The success of a company’s energy management program depends on more than just the energy manager, according to a new white paper from Drumbeat Energy Management, which outlines these 12 steps to success.
1. Management Commitment. Senior Managers need to give their full support to the campaign from the outset. Key areas include releasing staff for training, ensuring that energy management is on the agenda at board meetings and releasing funds. It is also vital that middle managers be fully behind any initiative.
?2. Funding. Most campaigns that fail usually have one thing in common: they are attempted on a shoestring budget. To run an effective campaign, the investment level needs to be between 1 to 2 percent of the total annual utility bill.
3. Response Resources. Once management has raised staff awareness, it needs to respond to the number of ideas, suggestions and questions generated by the campaign. If people do not get a response, they may lose interest.

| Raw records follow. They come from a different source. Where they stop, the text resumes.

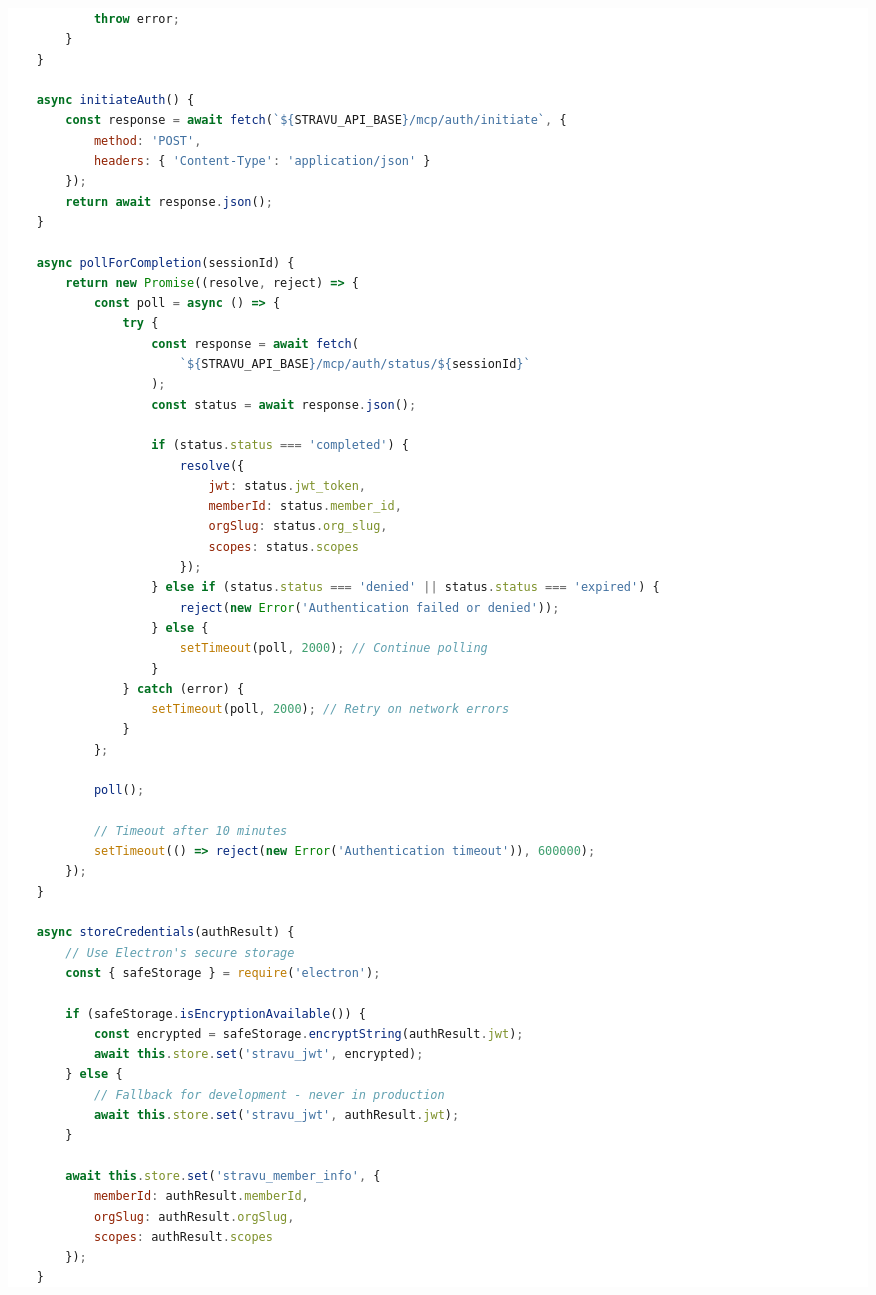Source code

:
 ```javascript
            throw error;
        }
    }

    async initiateAuth() {
        const response = await fetch(`${STRAVU_API_BASE}/mcp/auth/initiate`, {
            method: 'POST',
            headers: { 'Content-Type': 'application/json' }
        });
        return await response.json();
    }

    async pollForCompletion(sessionId) {
        return new Promise((resolve, reject) => {
            const poll = async () => {
                try {
                    const response = await fetch(
                        `${STRAVU_API_BASE}/mcp/auth/status/${sessionId}`
                    );
                    const status = await response.json();
                    
                    if (status.status === 'completed') {
                        resolve({
                            jwt: status.jwt_token,
                            memberId: status.member_id,
                            orgSlug: status.org_slug,
                            scopes: status.scopes
                        });
                    } else if (status.status === 'denied' || status.status === 'expired') {
                        reject(new Error('Authentication failed or denied'));
                    } else {
                        setTimeout(poll, 2000); // Continue polling
                    }
                } catch (error) {
                    setTimeout(poll, 2000); // Retry on network errors
                }
            };
            
            poll();
            
            // Timeout after 10 minutes
            setTimeout(() => reject(new Error('Authentication timeout')), 600000);
        });
    }

    async storeCredentials(authResult) {
        // Use Electron's secure storage
        const { safeStorage } = require('electron');
        
        if (safeStorage.isEncryptionAvailable()) {
            const encrypted = safeStorage.encryptString(authResult.jwt);
            await this.store.set('stravu_jwt', encrypted);
        } else {
            // Fallback for development - never in production
            await this.store.set('stravu_jwt', authResult.jwt);
        }
        
        await this.store.set('stravu_member_info', {
            memberId: authResult.memberId,
            orgSlug: authResult.orgSlug,
            scopes: authResult.scopes
        });
    }
```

4. Technical Staff Involvement. Technical and energy management staff must be personally involved in the campaign, rather than delegating it to a consultant or a junior member of staff.
?5. Coordinated Plan and Strategy. The company needs a variety of initiatives, which are part of a coordinated strategy. It is also important to design and brand the campaign appropriate to corporate culture.
6. Focus. The 80/20 rule suggests that 20 percent of staff control 80 percent of the energy, and 80 percent of staff control the remaining 20 percent of the energy. Whatever the ratio, it is important to identify the key people and focus resources on them.
7. Feedback Mechanisms. Once expectations are raised, most staff will make some effort. The next question is: "How are we doing?" Without an adequate monitoring system it will be impossible to answer this question.
8. Appropriate Timing. An energy campaign is a change program: motivating people to become energy savers and not energy wasters. But energy campaigns do not happen in isolation. Plan the timing of an energy campaign so that it gets the recognition it deserves.
9. Sensitivity about Morale. Another factor affecting campaigns is overall staff morale. Critical reactions to energy campaigns are usually symptomatic of ill feeling by employees toward the organization.
10. Investment and Maintenance. Thermal comfort is important to employees. The ideal situation is to run an energy campaign in parallel with an on-going capital and maintenance program, which communicates that energy management is not a one-way street.
11. Motivation. Give clear positive messages to employees why it is important to save energy. These reasons usually must go beyond cost savings such as how saving energy could make their job easier. The key to getting people on board is to relate energy efficiency to their own personal interests and values.
12. Maintaining Momentum. Any campaign has a limited life. A key to maintaining momentum is to analyze existing culture, training, procedures and communication systems and build energy into existing mechanisms. For this reason a formal energy management system, compliant with ISO50001, will accelerate the process.